:: TASK DETAILS ::
Filter the records for "Plassman" and keep each line that has it.

:: TASK DATA ::
◆ ◆ ◆

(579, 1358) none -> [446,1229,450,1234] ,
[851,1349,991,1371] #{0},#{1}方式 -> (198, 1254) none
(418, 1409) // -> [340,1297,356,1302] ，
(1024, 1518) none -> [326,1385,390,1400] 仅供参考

◆ ◆ ◆

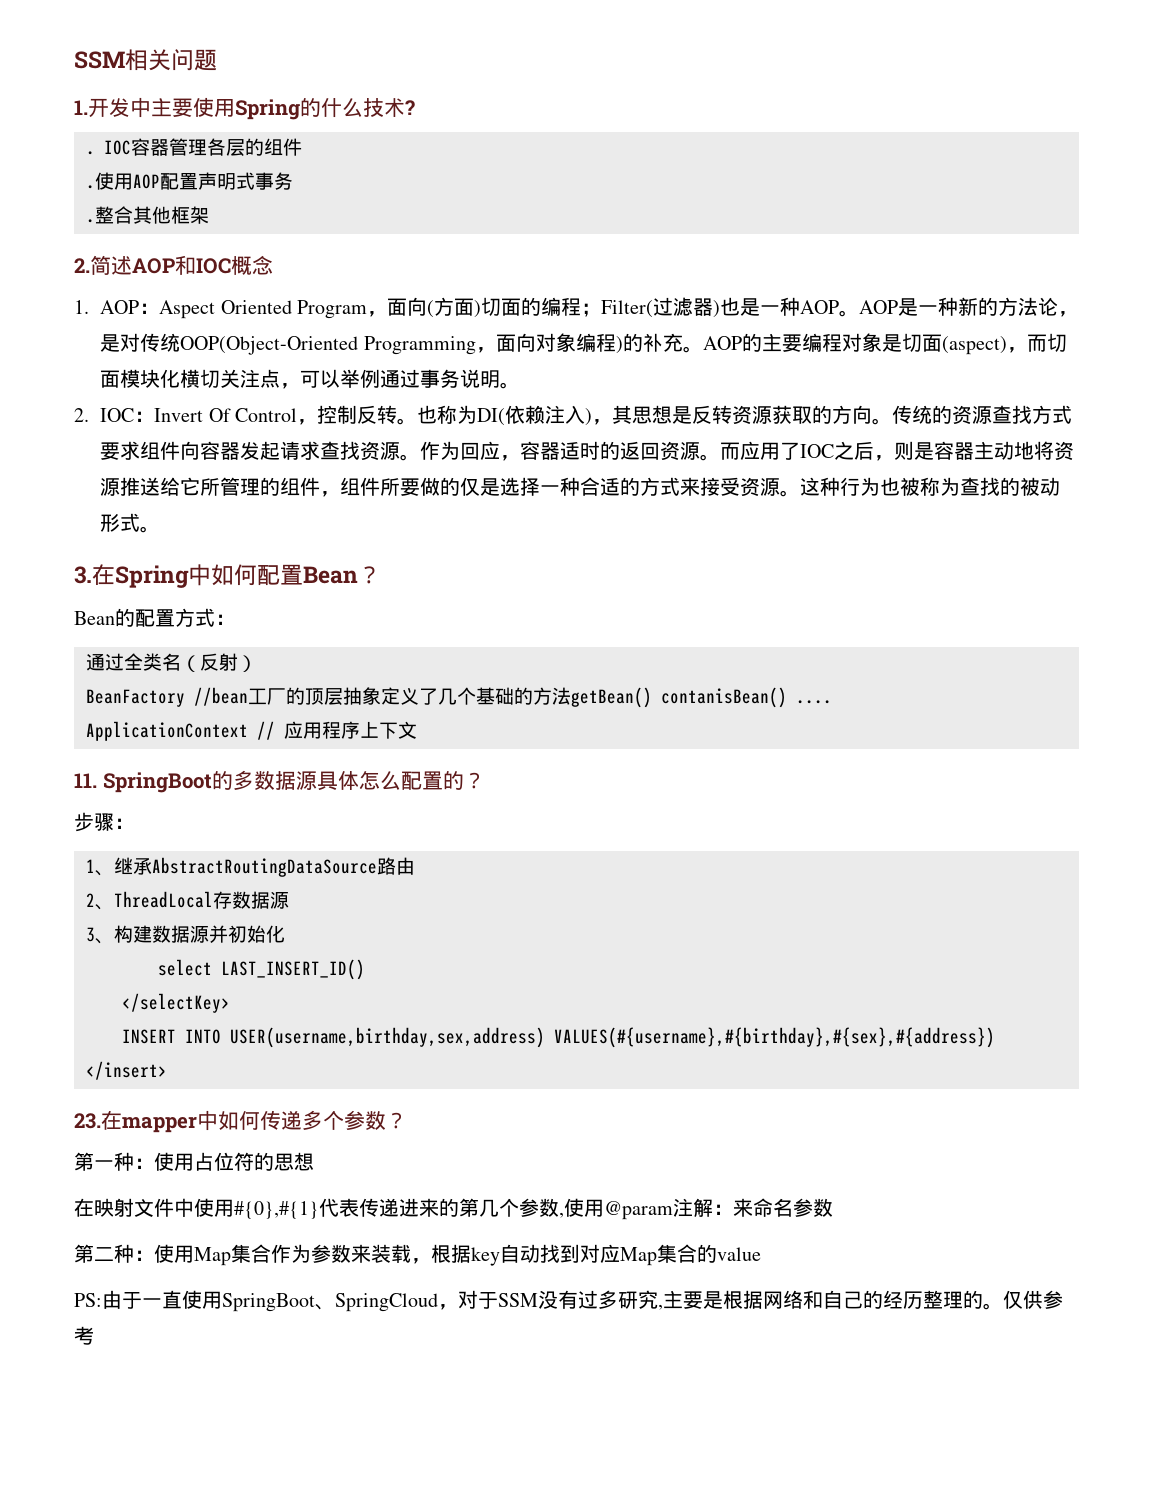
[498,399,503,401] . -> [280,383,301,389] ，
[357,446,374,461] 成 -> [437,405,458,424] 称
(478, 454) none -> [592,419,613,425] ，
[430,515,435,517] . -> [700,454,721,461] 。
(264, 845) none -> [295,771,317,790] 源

◆ ◆ ◆

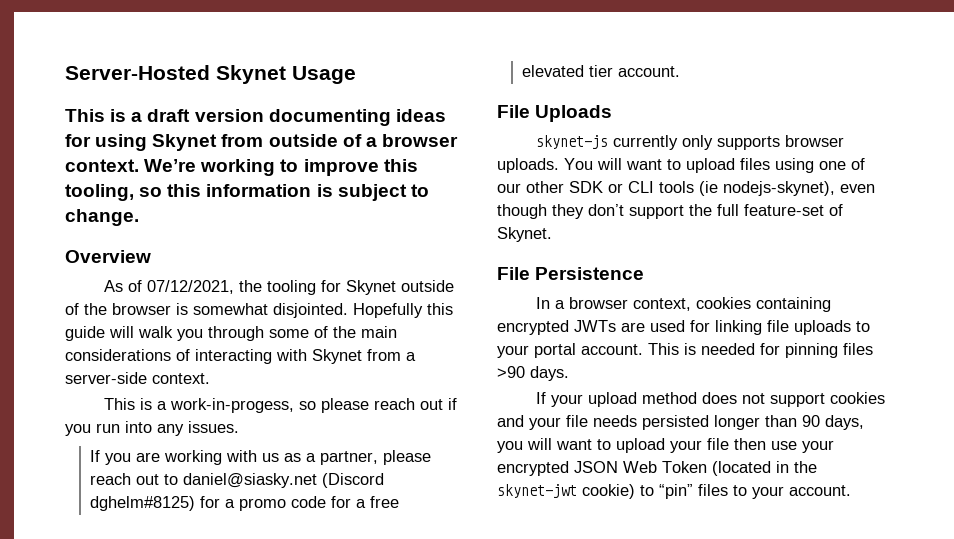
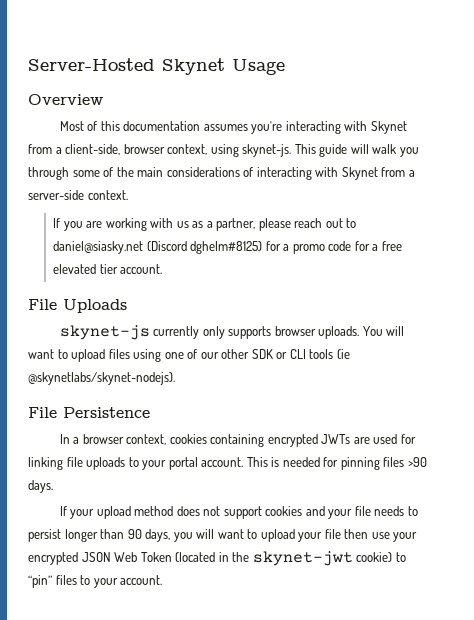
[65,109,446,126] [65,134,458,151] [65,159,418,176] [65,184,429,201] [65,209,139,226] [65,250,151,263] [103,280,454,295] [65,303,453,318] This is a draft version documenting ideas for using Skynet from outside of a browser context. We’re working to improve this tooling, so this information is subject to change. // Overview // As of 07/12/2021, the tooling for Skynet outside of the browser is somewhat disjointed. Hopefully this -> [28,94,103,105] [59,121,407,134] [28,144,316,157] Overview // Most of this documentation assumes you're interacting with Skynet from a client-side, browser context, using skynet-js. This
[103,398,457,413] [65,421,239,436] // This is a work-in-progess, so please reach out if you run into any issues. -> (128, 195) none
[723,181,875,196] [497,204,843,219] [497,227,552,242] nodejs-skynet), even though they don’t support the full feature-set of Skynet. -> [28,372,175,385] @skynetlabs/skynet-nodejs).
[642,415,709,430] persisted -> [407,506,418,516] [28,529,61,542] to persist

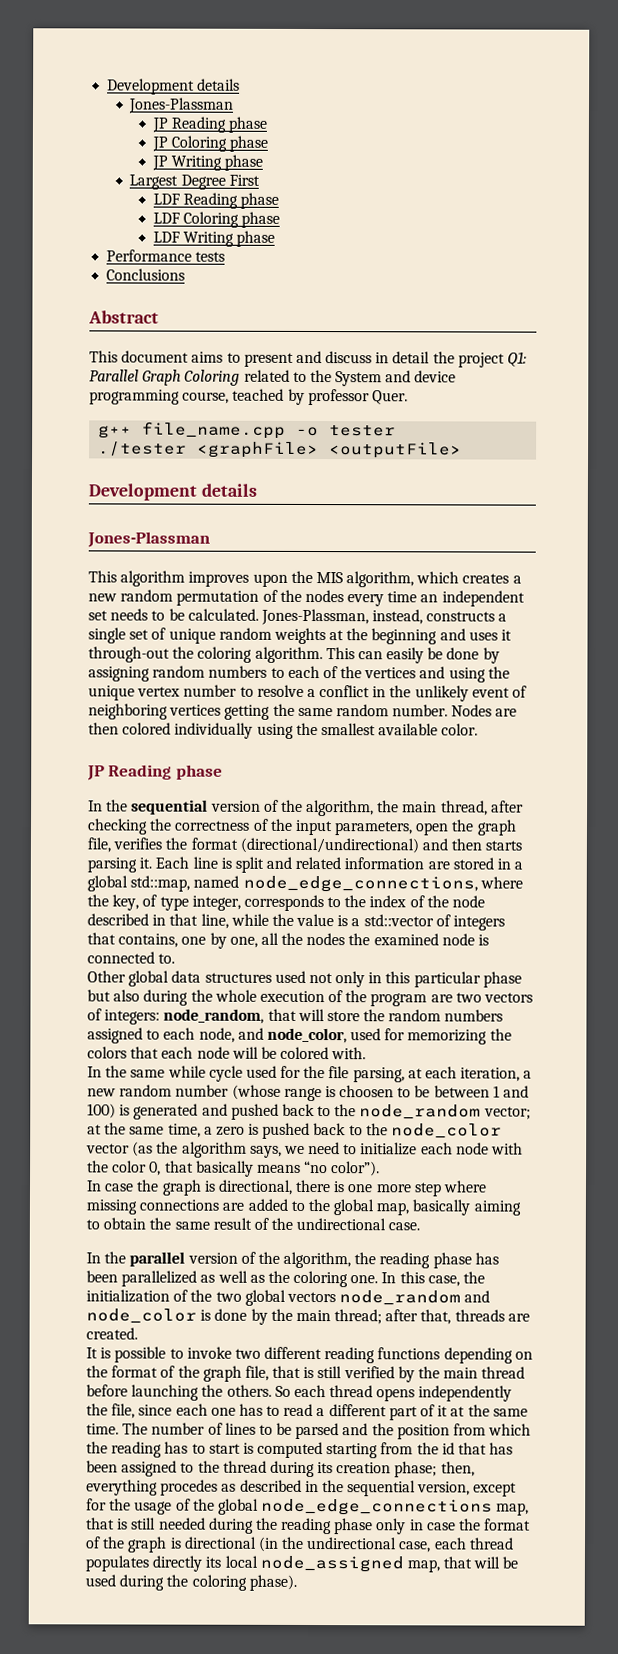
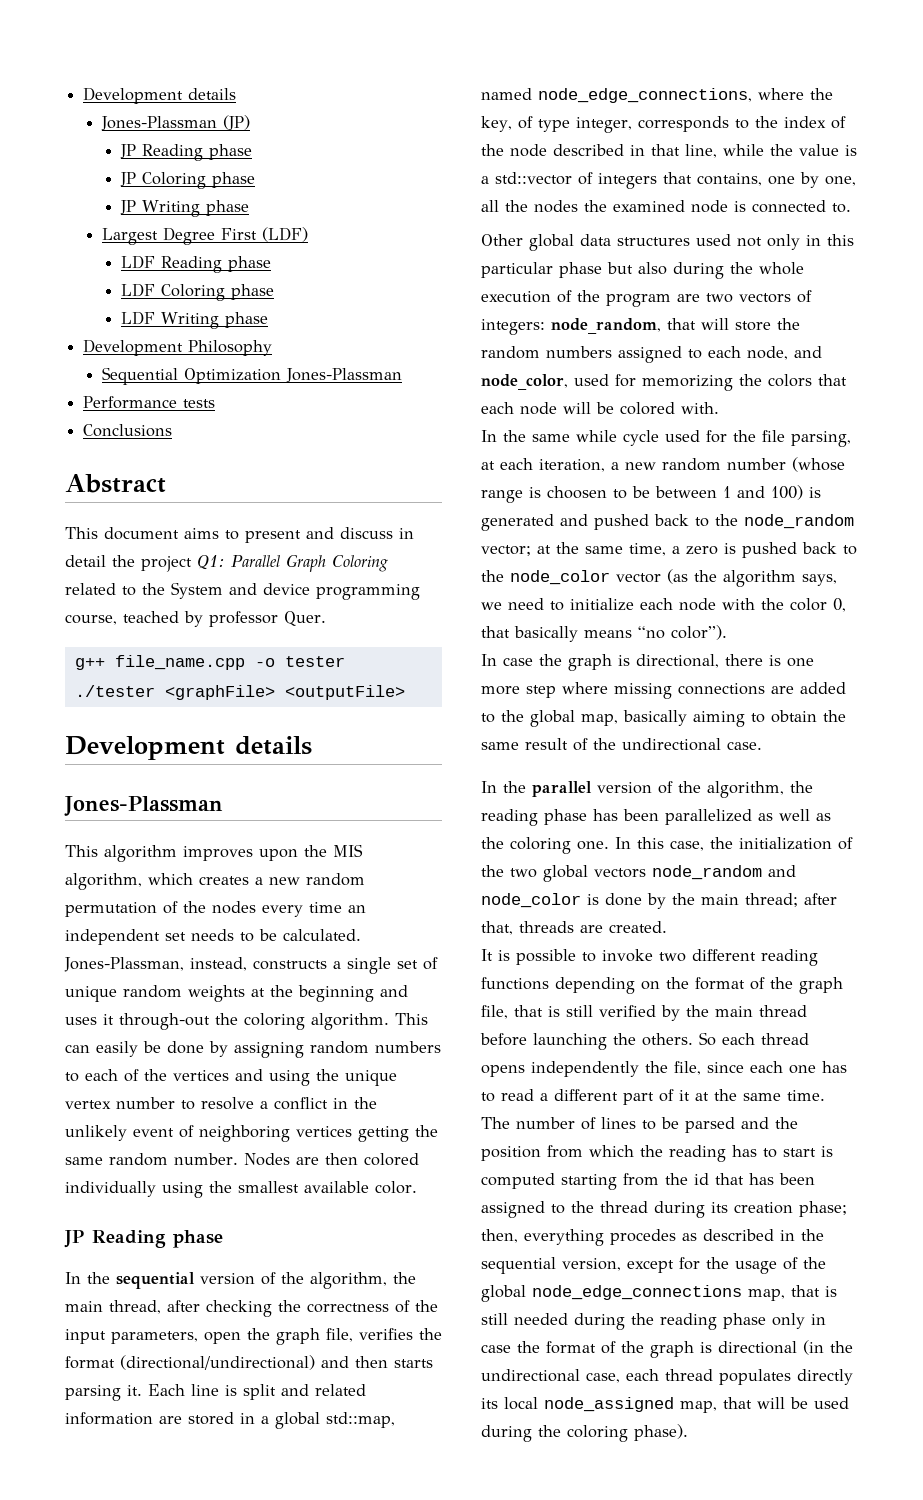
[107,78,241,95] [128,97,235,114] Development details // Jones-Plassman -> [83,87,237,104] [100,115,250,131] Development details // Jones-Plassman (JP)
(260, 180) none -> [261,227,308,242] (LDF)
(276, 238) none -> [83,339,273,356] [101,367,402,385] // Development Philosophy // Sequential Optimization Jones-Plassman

◆ ◆ ◆

:: PROBLEM SOLUTION ::
[107,78,241,95] [128,97,235,114] Development details // Jones-Plassman -> [83,87,237,104] [100,115,250,131] Development details // Jones-Plassman (JP)
(276, 238) none -> [83,339,273,356] [101,367,402,385] // Development Philosophy // Sequential Optimization Jones-Plassman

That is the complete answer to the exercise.